_ABOUT THIS TASK:_
Check each line of the records below and collect those that include the word "linecap".

_RECORDS SUPPLIED:_
********

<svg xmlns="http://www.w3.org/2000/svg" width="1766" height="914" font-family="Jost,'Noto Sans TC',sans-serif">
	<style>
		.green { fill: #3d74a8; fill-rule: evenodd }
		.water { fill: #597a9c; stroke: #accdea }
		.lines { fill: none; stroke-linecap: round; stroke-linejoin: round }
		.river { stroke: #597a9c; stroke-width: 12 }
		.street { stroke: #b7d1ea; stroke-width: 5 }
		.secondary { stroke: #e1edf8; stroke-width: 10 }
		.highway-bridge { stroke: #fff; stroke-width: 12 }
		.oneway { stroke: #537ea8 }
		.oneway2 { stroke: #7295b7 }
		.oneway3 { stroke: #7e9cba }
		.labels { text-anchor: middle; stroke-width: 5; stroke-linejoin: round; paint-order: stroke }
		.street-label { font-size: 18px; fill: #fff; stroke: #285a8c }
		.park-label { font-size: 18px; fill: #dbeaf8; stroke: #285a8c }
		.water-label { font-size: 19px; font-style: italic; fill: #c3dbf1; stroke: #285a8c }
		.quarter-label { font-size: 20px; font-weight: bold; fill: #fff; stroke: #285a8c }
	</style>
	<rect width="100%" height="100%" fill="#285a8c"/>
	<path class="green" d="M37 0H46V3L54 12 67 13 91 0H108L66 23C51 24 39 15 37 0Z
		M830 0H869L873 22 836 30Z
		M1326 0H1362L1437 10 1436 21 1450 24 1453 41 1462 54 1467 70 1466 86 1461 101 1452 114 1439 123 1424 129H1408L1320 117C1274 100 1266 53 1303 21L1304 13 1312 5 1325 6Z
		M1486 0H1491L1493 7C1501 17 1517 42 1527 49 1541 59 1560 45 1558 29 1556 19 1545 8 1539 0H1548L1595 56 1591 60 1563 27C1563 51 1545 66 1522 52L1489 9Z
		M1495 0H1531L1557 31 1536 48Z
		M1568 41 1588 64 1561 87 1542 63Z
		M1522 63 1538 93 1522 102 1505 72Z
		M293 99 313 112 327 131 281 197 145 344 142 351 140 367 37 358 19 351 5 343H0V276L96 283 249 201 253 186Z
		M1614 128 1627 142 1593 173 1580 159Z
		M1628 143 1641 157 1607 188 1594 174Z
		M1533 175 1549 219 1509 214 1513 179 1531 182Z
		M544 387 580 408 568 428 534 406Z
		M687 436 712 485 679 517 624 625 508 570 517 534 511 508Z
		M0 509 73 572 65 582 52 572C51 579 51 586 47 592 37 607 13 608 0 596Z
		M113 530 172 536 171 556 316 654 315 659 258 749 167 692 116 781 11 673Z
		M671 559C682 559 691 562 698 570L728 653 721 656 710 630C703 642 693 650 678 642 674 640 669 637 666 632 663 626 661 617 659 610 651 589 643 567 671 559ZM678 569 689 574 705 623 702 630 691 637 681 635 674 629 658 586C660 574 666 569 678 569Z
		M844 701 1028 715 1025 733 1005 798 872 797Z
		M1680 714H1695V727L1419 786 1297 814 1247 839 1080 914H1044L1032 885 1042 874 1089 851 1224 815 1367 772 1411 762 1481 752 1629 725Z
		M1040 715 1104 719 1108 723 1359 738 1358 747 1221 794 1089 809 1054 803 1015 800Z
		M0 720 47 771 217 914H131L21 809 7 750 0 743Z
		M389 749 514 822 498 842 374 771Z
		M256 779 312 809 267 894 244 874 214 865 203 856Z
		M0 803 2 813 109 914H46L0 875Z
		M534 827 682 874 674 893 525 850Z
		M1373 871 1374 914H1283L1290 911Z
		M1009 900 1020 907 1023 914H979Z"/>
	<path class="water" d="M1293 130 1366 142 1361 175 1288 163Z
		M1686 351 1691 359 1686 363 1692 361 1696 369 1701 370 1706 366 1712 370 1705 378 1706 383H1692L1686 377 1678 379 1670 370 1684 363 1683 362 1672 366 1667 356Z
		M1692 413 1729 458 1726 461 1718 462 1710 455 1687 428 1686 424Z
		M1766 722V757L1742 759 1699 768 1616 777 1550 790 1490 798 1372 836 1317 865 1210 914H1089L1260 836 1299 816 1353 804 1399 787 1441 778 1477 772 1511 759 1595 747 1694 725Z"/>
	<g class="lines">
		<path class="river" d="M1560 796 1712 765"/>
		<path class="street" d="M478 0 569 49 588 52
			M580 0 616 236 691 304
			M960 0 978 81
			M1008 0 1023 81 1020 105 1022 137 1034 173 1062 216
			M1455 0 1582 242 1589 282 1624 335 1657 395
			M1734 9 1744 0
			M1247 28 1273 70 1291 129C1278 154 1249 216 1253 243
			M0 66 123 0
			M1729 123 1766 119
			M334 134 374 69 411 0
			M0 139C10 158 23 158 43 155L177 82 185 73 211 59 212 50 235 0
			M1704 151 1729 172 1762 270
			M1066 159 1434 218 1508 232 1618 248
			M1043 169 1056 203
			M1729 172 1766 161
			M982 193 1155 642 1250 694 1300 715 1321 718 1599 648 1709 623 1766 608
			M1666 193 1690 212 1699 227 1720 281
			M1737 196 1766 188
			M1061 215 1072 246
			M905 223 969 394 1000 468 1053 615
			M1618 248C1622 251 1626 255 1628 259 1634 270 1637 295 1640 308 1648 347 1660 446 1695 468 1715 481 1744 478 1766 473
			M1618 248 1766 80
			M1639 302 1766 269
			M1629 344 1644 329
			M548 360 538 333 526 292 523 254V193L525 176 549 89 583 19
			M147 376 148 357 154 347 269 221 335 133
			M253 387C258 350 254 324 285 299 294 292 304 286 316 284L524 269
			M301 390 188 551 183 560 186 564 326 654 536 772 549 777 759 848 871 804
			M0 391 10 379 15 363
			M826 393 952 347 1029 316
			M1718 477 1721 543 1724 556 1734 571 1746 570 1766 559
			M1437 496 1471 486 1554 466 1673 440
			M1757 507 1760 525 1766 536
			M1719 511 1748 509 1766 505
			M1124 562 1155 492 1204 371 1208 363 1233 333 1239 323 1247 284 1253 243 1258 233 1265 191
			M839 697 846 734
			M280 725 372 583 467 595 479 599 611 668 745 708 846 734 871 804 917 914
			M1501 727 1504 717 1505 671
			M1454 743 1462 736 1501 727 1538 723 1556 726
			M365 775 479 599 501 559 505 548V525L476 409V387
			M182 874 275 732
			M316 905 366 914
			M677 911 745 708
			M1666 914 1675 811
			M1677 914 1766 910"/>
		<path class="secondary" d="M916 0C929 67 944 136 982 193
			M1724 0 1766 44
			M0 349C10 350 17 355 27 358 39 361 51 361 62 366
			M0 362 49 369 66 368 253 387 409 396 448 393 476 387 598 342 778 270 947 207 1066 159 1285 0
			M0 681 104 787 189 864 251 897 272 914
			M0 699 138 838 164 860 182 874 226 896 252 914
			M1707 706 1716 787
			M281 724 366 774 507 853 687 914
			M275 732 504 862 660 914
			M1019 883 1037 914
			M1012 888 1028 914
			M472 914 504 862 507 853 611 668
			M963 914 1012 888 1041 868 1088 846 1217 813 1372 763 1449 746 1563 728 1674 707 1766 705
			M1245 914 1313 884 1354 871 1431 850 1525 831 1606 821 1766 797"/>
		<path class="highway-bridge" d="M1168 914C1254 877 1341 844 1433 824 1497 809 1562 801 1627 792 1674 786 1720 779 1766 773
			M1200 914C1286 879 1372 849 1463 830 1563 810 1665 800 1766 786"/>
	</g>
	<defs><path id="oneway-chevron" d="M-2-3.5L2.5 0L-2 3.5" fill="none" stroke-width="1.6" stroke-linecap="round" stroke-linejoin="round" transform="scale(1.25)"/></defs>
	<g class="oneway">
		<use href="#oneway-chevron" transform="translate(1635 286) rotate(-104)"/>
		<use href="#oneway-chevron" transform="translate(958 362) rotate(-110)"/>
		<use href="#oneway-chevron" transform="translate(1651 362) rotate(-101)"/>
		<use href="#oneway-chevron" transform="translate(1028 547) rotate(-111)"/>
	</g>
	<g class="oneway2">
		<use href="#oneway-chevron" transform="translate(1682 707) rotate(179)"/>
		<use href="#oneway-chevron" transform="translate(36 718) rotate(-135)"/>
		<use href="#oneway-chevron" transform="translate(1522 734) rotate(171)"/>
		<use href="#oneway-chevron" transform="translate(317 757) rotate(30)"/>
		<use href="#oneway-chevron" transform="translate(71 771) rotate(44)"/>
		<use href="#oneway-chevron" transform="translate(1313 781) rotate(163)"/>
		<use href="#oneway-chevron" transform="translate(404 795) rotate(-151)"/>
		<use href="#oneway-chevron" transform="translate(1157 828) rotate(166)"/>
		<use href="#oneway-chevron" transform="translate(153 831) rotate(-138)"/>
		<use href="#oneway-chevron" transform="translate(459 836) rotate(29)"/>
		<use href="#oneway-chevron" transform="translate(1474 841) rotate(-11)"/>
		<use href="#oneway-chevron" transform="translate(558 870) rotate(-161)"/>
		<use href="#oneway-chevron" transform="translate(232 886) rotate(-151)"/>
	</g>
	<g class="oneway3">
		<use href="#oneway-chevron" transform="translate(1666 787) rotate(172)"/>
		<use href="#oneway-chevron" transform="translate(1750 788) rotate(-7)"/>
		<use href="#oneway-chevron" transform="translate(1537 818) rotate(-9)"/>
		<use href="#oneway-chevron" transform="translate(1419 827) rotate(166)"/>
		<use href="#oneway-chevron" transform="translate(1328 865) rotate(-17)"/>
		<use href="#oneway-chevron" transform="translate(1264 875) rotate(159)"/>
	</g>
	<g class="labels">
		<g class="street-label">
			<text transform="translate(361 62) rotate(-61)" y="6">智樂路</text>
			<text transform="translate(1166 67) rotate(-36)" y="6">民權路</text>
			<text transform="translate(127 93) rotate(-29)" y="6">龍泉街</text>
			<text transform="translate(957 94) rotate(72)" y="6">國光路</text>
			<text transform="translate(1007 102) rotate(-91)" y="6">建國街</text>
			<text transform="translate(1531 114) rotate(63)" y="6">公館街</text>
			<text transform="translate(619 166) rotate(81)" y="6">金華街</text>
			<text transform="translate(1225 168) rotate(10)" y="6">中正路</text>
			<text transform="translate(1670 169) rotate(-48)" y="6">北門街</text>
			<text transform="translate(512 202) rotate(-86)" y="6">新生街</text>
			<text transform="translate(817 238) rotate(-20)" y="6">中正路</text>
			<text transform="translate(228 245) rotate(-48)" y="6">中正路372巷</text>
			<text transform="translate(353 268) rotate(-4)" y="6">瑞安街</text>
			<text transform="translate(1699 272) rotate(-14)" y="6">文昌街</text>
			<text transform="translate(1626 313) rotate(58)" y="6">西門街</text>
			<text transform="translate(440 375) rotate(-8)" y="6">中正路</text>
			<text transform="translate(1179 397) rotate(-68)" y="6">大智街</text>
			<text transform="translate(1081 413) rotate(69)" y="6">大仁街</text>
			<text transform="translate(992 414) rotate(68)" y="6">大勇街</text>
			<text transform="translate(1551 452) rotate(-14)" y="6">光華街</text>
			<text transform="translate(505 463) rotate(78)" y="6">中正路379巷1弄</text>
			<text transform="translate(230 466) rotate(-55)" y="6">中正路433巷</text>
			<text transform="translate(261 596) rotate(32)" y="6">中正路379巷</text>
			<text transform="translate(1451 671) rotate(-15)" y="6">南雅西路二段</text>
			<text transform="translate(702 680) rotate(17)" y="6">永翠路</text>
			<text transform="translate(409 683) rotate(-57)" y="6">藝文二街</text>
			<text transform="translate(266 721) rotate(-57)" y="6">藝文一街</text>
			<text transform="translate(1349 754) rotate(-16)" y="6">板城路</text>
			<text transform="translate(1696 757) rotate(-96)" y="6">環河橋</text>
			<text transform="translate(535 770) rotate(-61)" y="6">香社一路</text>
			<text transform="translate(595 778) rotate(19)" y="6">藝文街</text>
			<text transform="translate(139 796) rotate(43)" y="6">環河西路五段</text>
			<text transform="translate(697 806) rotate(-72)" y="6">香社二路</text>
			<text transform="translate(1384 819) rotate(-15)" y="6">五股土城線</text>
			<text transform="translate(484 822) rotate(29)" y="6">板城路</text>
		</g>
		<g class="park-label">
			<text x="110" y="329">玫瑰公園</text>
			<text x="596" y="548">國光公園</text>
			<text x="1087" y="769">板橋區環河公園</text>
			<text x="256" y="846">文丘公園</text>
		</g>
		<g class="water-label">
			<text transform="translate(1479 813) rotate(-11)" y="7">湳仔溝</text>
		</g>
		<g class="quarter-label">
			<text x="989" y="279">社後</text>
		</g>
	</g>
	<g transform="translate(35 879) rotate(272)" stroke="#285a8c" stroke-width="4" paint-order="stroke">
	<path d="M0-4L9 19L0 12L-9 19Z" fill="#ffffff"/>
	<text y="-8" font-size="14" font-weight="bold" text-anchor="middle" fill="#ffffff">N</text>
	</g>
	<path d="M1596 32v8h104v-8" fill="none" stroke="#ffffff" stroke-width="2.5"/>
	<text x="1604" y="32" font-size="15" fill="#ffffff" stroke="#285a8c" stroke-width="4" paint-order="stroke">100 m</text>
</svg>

********

_ANSWER BOX:_
		.lines { fill: none; stroke-linecap: round; stroke-linejoin: round }
	<defs><path id="oneway-chevron" d="M-2-3.5L2.5 0L-2 3.5" fill="none" stroke-width="1.6" stroke-linecap="round" stroke-linejoin="round" transform="scale(1.25)"/></defs>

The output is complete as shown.